The in-memory strategy


   This strategy consists in creating a data provider which load all the data set rows by executing a single SQL query over the two tables.  

   SELECT C.NAME, C.COUNTRY, S.PRICE_PER_SHARE, S.CLOSING_DATE
  FROM COMPANY C JOIN STOCK S ON (C.ID=S.ID_COMPANY)

  Every single indicator on the dashboard will consume the same data set. When filters are executed from the UI no further SQLs are executed since all the calculations are done over the data set in memory. The following video shows a browser window and a bash console showing that only a single SQL is executed when the dashboard is initialized.





  Pros:
  • Data retrieval logic keeps very simple
  • Only a single data provider is needed
  • Faster configuration of  KPIs since all the data set properties are available at design time
  • Multiple indicators from a single data provider
   Cons:
  • Can't be applied on medium/large data sets due to poor performance


The native strategy


  The native approach consists in having a data provider for every indicator in the dashboard. instead of loading an handling all the data set in memory. Every KPI is told what data has to display. The next video  shows a full SQL based version of the sales stock dashboard. As you can see, every time the user filters on the dashboard, some SQL queries are executed. No data is hold in memory, the dashboard is always asking the DB for the data.
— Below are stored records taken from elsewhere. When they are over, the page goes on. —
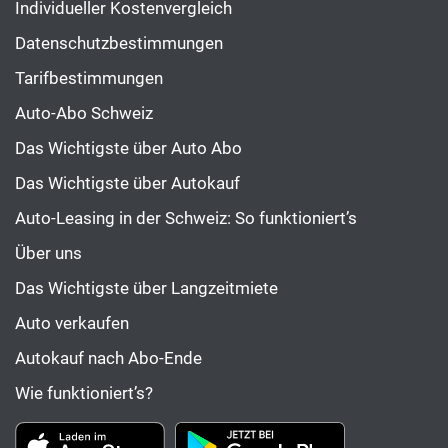
Individueller Kostenvergleich
Datenschutzbestimmungen
Tarifbestimmungen
Auto-Abo Schweiz
Das Wichtigste über Auto Abo
Das Wichtigste über Autokauf
Auto-Leasing in der Schweiz: So funktioniert’s
Über uns
Das Wichtigste über Langzeitmiete
Auto verkaufen
Autokauf nach Abo-Ende
Wie funktioniert’s?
  As you can see, on every filter request the SQLs are parsed, injected with the filter values and re-executed. The SQL data providers are the following:

  Bar chart - Average price per company

    SELECT C.NAME, AVG(S.PRICE_PER_SHARE)
  FROM COMPANY C JOIN STOCK S ON (C.ID=S.ID_COMPANY)
  WHERE {sql_condition, optional, c.country, country}
  AND {sql_condition, optional, c.name, name}
  GROUP BY C.NAME

  Area chart - Sales price evolution

  SELECT S.CLOSING_DATE, AVG(S.PRICE_PER_SHARE)
  FROM COMPANY C JOIN STOCK S ON (C.ID=S.ID_COMPANY)
  WHERE {sql_condition, optional, c.country, country}
  AND {sql_condition, optional, c.name, name}
  GROUP BY CLOSING_DATE

  Pie chart - Companies per country

  SELECT COUNTRY, COUNT(ID)
  FROM COMPANY
  WHERE {sql_condition, optional, country, country}
  AND {sql_condition, optional, name, name}
  GROUP BY COUNTRY

  Table report

  SELECT C.NAME, C.COUNTRY, S.PRICE_PER_SHARE, S.CLOSING_DATE
  FROM COMPANY C JOIN STOCK S ON (C.ID=S.ID_COMPANY)
  WHERE {sql_condition, optional, c.country, country}
  AND {sql_condition, optional, c.name, name}


   As you can see every KPI is delegating the filter & group by operations to the database. The filter magic happens thanks to the {sql_condition} statements. Every time a filter occurs in the UI the dashbuilder core gets all the SQL data providers referenced by the KPIs and it parses/injects into those SQLs the current filter selections made by the user. The signature of the sql_condition clause is the following:

    {sql_condition, [optional | required], [db column], [filter property]}  where:

  • optional: if no filter exists for the given property then the condition is ignored. 
  • required: if no filter is present  then the SQL returns no data.
  • db column: the db column where the current filter is applied.
  • filter property: the UI property which selected values are taken. 

 Pros:
  • Support for high volumes of data. The database tables need to be properly indexed though.
 Cons:
  • The set up of the data providers is a little bit more tricky  as it requires to create SQL queries with the required filter, group by and sort operations for every KPI.

   When designing a dashboard never forget of thinking thoroughly about the origin, type and the volume of the data we want to display in order to go for the right strategy.


-----------------------------------------------------------------------------------------------------------

  
[1]    These are the steps to download an deploy the Stock Trade sample dashboard: 
  1. Download  & deploy the Dashbuilder webapp on your favorite app server - Installation instructions.  
          (You can also build from sources)
  1. Extract the contents of the following zip file into  dashbuilder.war/WEB-INF/deployments folder
  2. Create the stock trade database tables. Use or adapt  the H2 script file stocktrade-h2.sql provided.
  3. Start the app. The dashboard should be automatically deployed.